Au Mali, le départ de la Minusma de ses camps situés dans la région de Kidal donne lieu à des batailles sur le terrain, c'est le cas autour de la base de Tessalit, avec des échanges de tirs lundi et ce mardi matin entre l'armée malienne et les rebelles du Cadre stratégique permanent. Mais l'affrontement se joue également dans les couloirs diplomatiques maliens et onusiens. Explications.
C'est le quatrième vol de l'armée malienne qui atterrit à Tessalit depuis le jeudi 12 octobre 2023. L'armée achemine par les airs ses renforts : soldats maliens, supplétifs de Wagner, véhicules et matériel.
Comme le lundi 16 octobre, de source onusienne, l'avion Fama s'est posé vers 6h30 avant de redécoller un quart d'heure plus tard, malgré les tirs des rebelles du CSP positionnés autour de la base, et en bénéficiant indirectement de la présence de la Minusma, en charge de la sécurité de la piste, et qui n'avait pas été avertie de l'arrivée de cet avion.
L'armée malienne et la Minusma, qui disposent de leurs camps respectifs et mitoyens à Tessalit, se partagent l'utilisation de la piste.
Désengagement en cours à Tessalit et Aguelhoc
La Minusma a annoncé lundi soir avoir « entamé », « dans un climat de haute tension », son retrait des bases de Tessalit et Aguelhoc.
Aucun détail sur les modalités ni sur la date à laquelle ce retrait en cours doit être achevé, afin de ne pas nuire à la sécurité des troupes. Une source onusienne précise toutefois que « la priorité, ce sont les hommes puis, si possible, le matériel sensible » et « par voie aérienne, pas le choix ».
La Minusma envisage aussi d'« accélérer » son départ de la base de Kidal, le fief des groupes rebelles, « prévu à l'origine pour la mi-novembre ».
Dans un communiqué distinct publié hier, les Nations unies indiquent avoir « intensifié » leurs contacts avec les autorités maliennes de transition pour leur faire part de leurs « préoccupations » et « souligner leur responsabilité s'agissant de la sécurité des casques bleus » pour ce désengagement.
« Respecter le plan de retrait »
De son côté, le ministre malien des Affaires étrangères, Abdoulaye Diop, tape du poing sur la table et rappelle à la Minusma son « obligation de respecter scrupuleusement le plan de retrait » et les délais fixés. C'est ce qu'il a répété dans une « note d'information » diffusée hier soir, assurant également que « le gouvernement coopère pleinement avec les Nations unies, notamment en ce qui concerne les autorisations pour les convois logistiques en appui au désengagement ».

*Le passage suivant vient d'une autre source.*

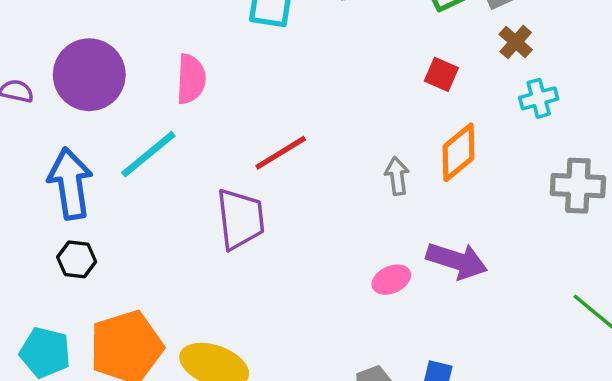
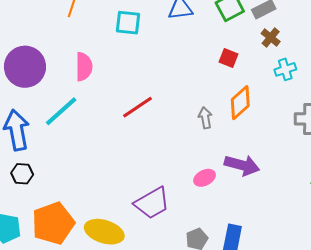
purple trapezoid: (240, 219) -> (152, 203), moved, turned 69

Convois bloqués par les autorités
Pourtant, dans la même note, le ministre justifie le blocage, à Gao, de convois pour lesquels la Minusma attend des autorisations depuis le 24 septembre, comme l'avait déjà déploré la Minusma pendant le week-end.
Abdoulaye Diop invoque « la situation sécuritaire » et conclut avec intransigeance : « Les autorisations seront délivrées en fonction des améliorations constatées. »
Ces convois sont censés transporter du matériel onusien - véhicules et armements notamment -appartenant aux pays contributeurs de troupes. En l'occurrence, en grande partie, au Tchad.
Si ces équipements n'étaient pas rapatriés dans leur pays d'origine dans les délais, l'armée malienne pourrait espérer en récupérer une partie. Les armes, elles, c'est la règle onusienne, devraient être détruites. L'avenir de ce matériel est donc un enjeu immédiat.
« Bouclier »
La présence des casques bleus à Tessalit, Aguelhoc et Kidal, en est un autre. L'armée malienne compte récupérer ces emprises au nom de la souveraineté nationale. Les rebelles du CSP veulent l'en empêcher en vertu des dispositions de l'accord de paix de 2015. Dans ce contexte, les deux belligérants se livrent à une bataille en forme de course pour la récupération de ces bases. Une course ponctuée d'affrontements - le CSP a attaqué plusieurs camps militaires maliens ces dernières semaines - et de simples échanges de tirs - comme hier et ce matin à Tessalit, où la présence de la Minusma retient toute offensive rebelle. « Ils se servent de la Minusma comme bouclier », commente avec colère un cadre onusien.
Une analyse partagée par les rebelles du CSP, qui vont toutefois plus loin puisqu'ils perçoivent les retards déjà accumulés dans le retrait des Casques bleus et l'arrivée de mercenaires de Wagner à Tessalit comme une forme de « complicité » de la mission onusienne.
Nations unies, autorités maliennes de transition et rebelles du CSP n'ont donc pas les mêmes objectifs mais ils partagent au moins un message immédiat : tous affichent leur volonté que le départ de la Minusma de la région de Kidal se fasse au plus vite.